In a bid to minimize exposure of civilian air travel to rocket fire from Gaza, official say incoming passenger flights will now be diverted from Ben Gurion Airport near Tel Aviv to Ramon Airport in the south.
Passengers will disembark at Ramon.
The empty planes will then fly to Ben Gurion to take on new passengers, and then depart from Ben Gurion to their destinations abroad.
The decision is meant to broaden the air corridor taken by passenger flights in and out of the country and to minimize the numbers of passenger-filled planes on the ground at any one place in order to lower the chances that rocket fire from Gaza will hit a plane.
Freight aircraft and private planes will still be allowed to land at Ben Gurion Airport, an Israel Airports Authority spokesman says.
The CAA has issued a notice that passenger flights entering Israel will land at Ramon Airport in Eilat until 18 May.
The development came as US airlines began canceling flights to Israel due to the rocket attacks.
United Airlines, American Airlines and Delta Airlines all said they were canceling flights to Tel Aviv, The New York Times reported Wednesday.
Tuesday flights from Newark and Chicago, as well Wednesday flights from San Francisco and Newark, were dropped by United Airlines. In a notification titled “Middle East Unrest,” it said it would waive change fees for flyers who had booked seats on planes either to or from Israel up until May 25.

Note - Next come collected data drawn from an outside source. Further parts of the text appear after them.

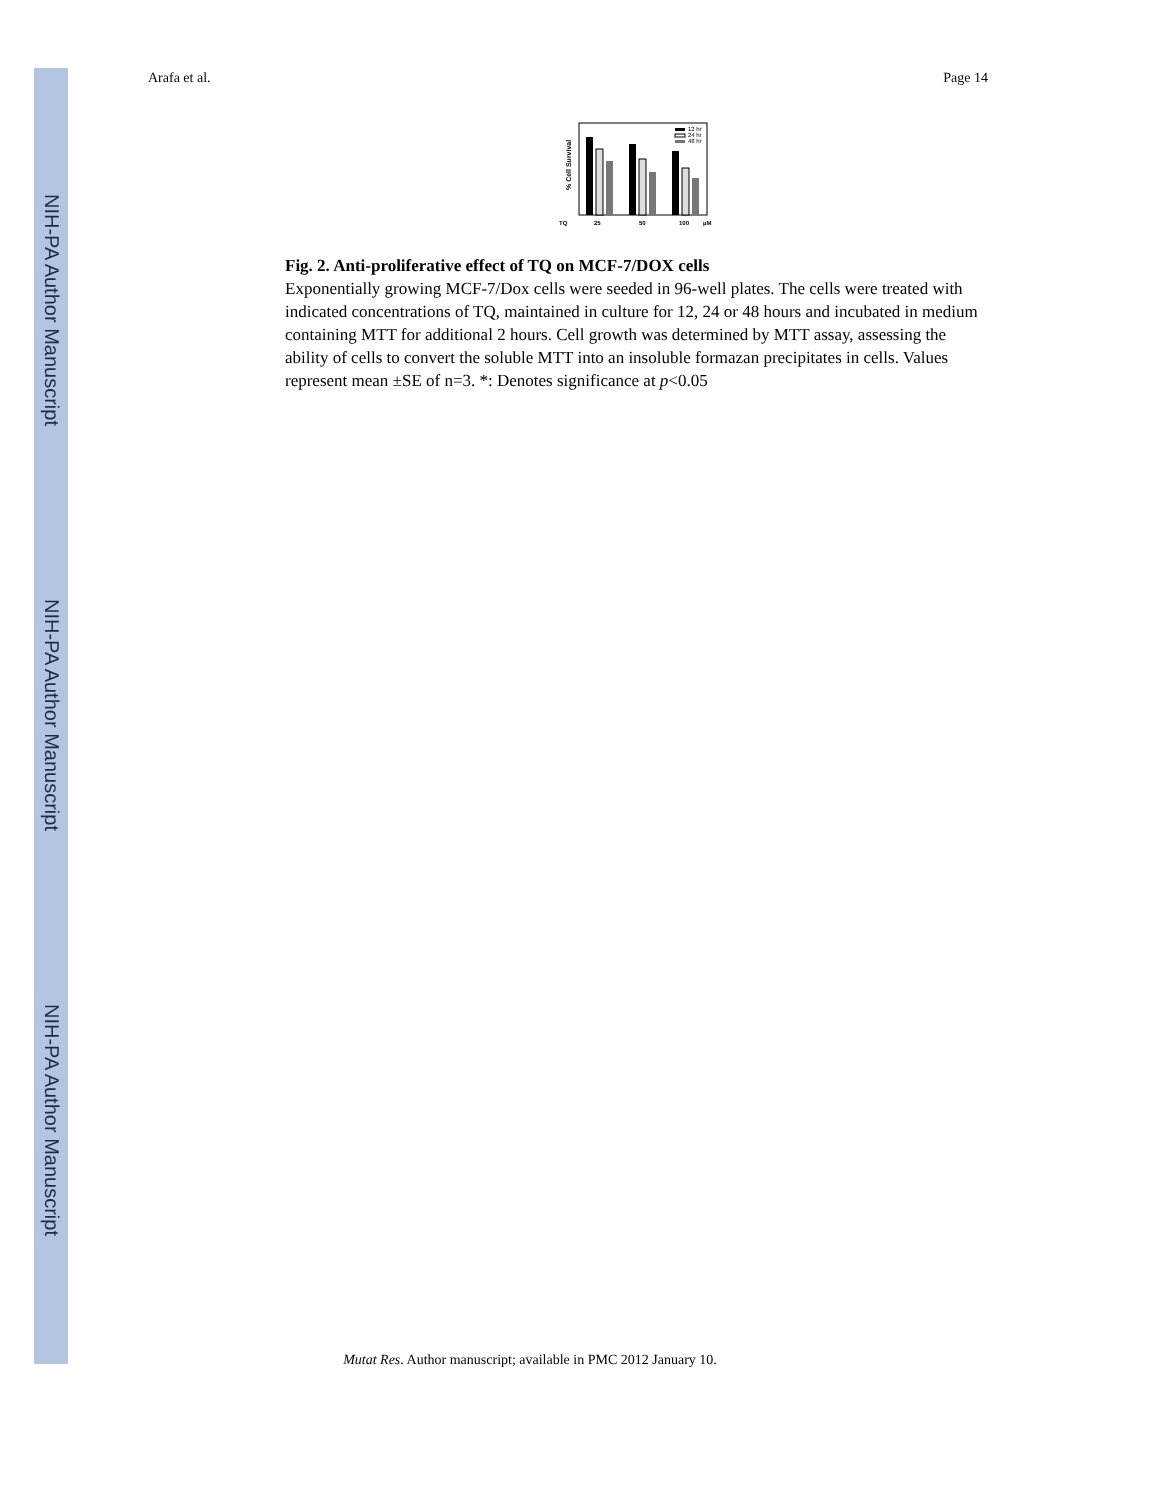NIH-PA Author Manuscript
NIH-PA Author Manuscript
NIH-PA Author Manuscript
Arafa et al. Page 14
% Cell Survival
12 hr
24 hr
48 hr
TQ
25
50
100
µM
Fig. 2. Anti-proliferative effect of TQ on MCF-7/DOX cells
Exponentially growing MCF-7/Dox cells were seeded in 96-well plates. The cells were treated with indicated concentrations of TQ, maintained in culture for 12, 24 or 48 hours and incubated in medium containing MTT for additional 2 hours. Cell growth was determined by MTT assay, assessing the ability of cells to convert the soluble MTT into an insoluble formazan precipitates in cells. Values represent mean ±SE of n=3. *: Denotes significance at p<0.05
Mutat Res. Author manuscript; available in PMC 2012 January 10.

American Airlines canceled a Wednesday flight from John F. Kennedy Airport in New York to Tel Aviv as well as a return flight on Thursday. It said in an update titled “Civil unrest — Tel Aviv” that it would waive cancellation fees under certain circumstances for those booked on flights until May 25, according to the report.
Meanwhile, Delta Airlines said it had canceled a flight from Kennedy Airport to Tel Aviv as well as a return flight, both on Wednesday. It issued a travel waiver for those booked on flights to Tel Aviv between Tuesday and Thursday, citing “operational disruptions in Tel Aviv.” A spokesman for Delta said the airline was “monitoring the situation” and that no decision had been made on when flights would restart.
Israel’s national carrier, El Al, said Wednesday that it was continuing flights as scheduled but that it would allow travelers to change tickets booked on flights before May 19, or freeze their tickets, without paying a fee.
It also said it would allow passengers to have free use of the WhatsApp messaging service on flights that have Wi-Fi so that they can stay in contact with their families.